La première ministre Pauline Marois a convenu vendredi que son gouvernement a voulu trop en faire. Ce qui l’aura fait cependant le plus mal paraître sont ses trop nombreuses valses-hésitations alors que les ministres nous exposaient publiquement leurs tourments à devoir diluer ou renoncer à leurs engagements électoraux devant la réalité budgétaire et économique du Québec. L’illustre la politique sur les redevances minières, où la montagne a accouché d’une souris.


Ce gouvernement semble incapable de se définir. Dans les faits, on ne saurait dire s’il est vert ou pas, s’il est pour ou contre les pétrolières, s’il est pour ou contre les assistés sociaux, s’il est social-démocrate ou pas, s’il est souverainiste ou pas. Cela peut n’être qu’une impression, mais elle est en train de s’incruster irrémédiablement dans l’esprit des électeurs comme le montre la persistance de leur insatisfaction. Le fait d’être minoritaire n’explique pas tout. Avoir de la cohésion et de la cohérence, cela se peut. Le gouvernement minoritaire de Stephen Harper nous l’a démontré. À Mme Marois de nous dire où donc loge le sien.

16 commentaires
  • Normand Carrier - Inscrit 15 juin 2013 07 h 48

    Comment s'opposer au renforcement du francais ?

    Il était vraiment triste de voir cette ancien parti de Robert Bourassa s'opposer a toutes améliorations du fait francais et rejetter en bloc le projet de loi 14 , alors que la CAQ tergiversait pour accorder son applui sur quelques grenailles ......

    Le gouvernement Marois reconnait que certains ajustements sont a faire et il semble que tout sera en place pour l'automne .....Aller un peu moins vite et mieux expliquer , tel sera son objectif que nous seront en mesure d'en constater les résultats mais le fait demeure que ce gouvernement est toujours minoritaire et a très peu de marge de manoeuvre ......

    Les libéraux se cherchent dans le domaine constitutionnel , le multiculturalisme , le bilinguisme et les accomodements déraisonnables et on entend plus Couillard disserter sur le rapatriement constitutionnel .....
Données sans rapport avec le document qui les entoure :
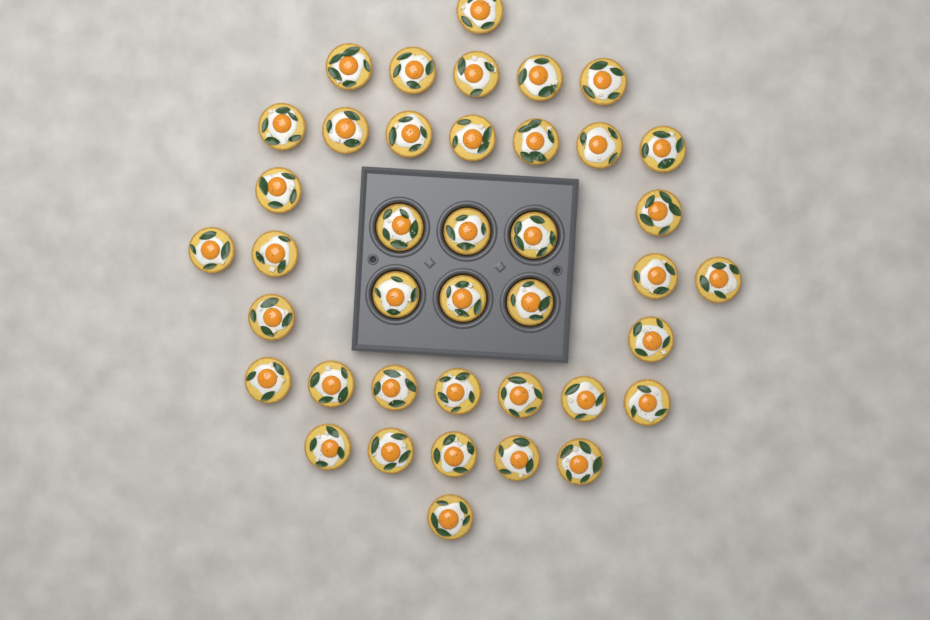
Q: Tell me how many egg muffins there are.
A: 40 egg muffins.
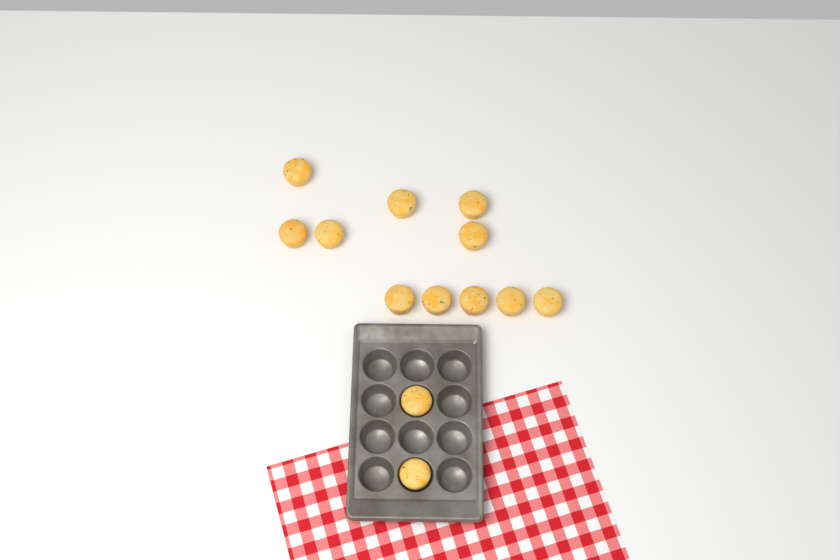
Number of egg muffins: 13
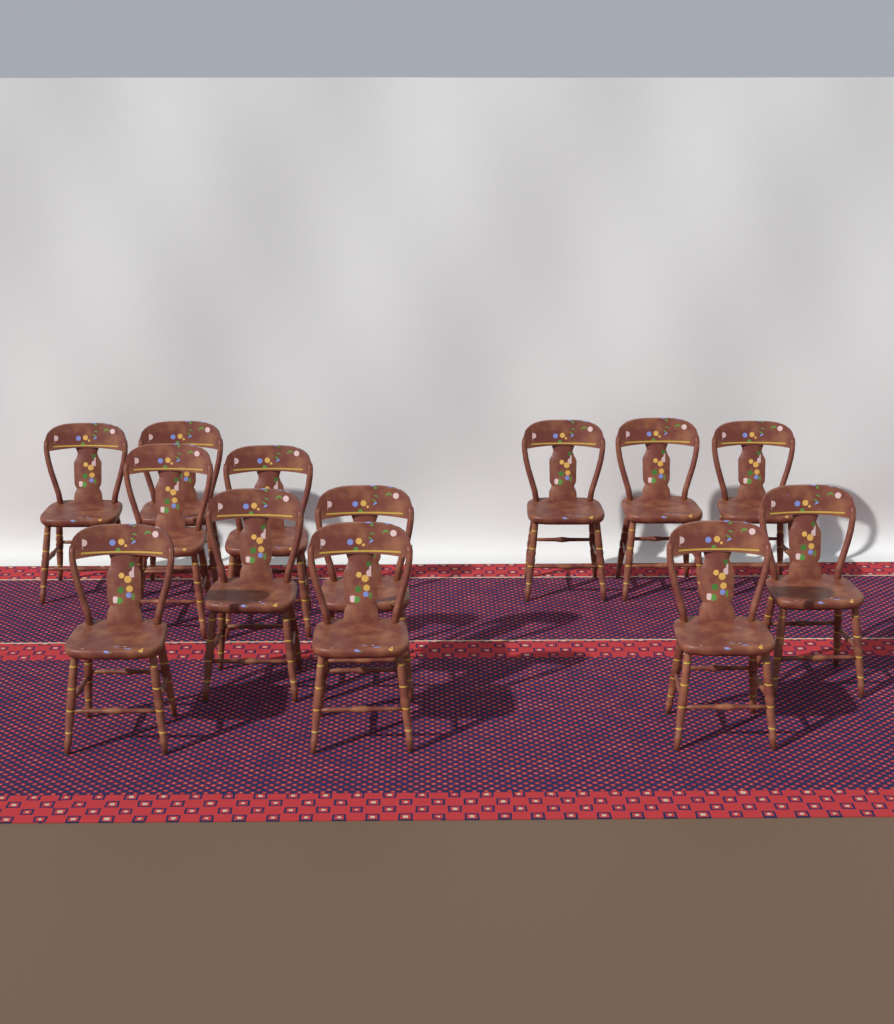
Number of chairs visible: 13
    Tant qu'a la CAQ , il cherche a se positionner dans le domaine économique sans y parvenir ... Il se sont fait doubler par le PQ dans le domaine des accomodements déraisonnables et de l'intégrité et sont toujours dans les limbes constitutionnelles en ayant aucune position ..... La CAQ est en fait dans le milieu du néant .....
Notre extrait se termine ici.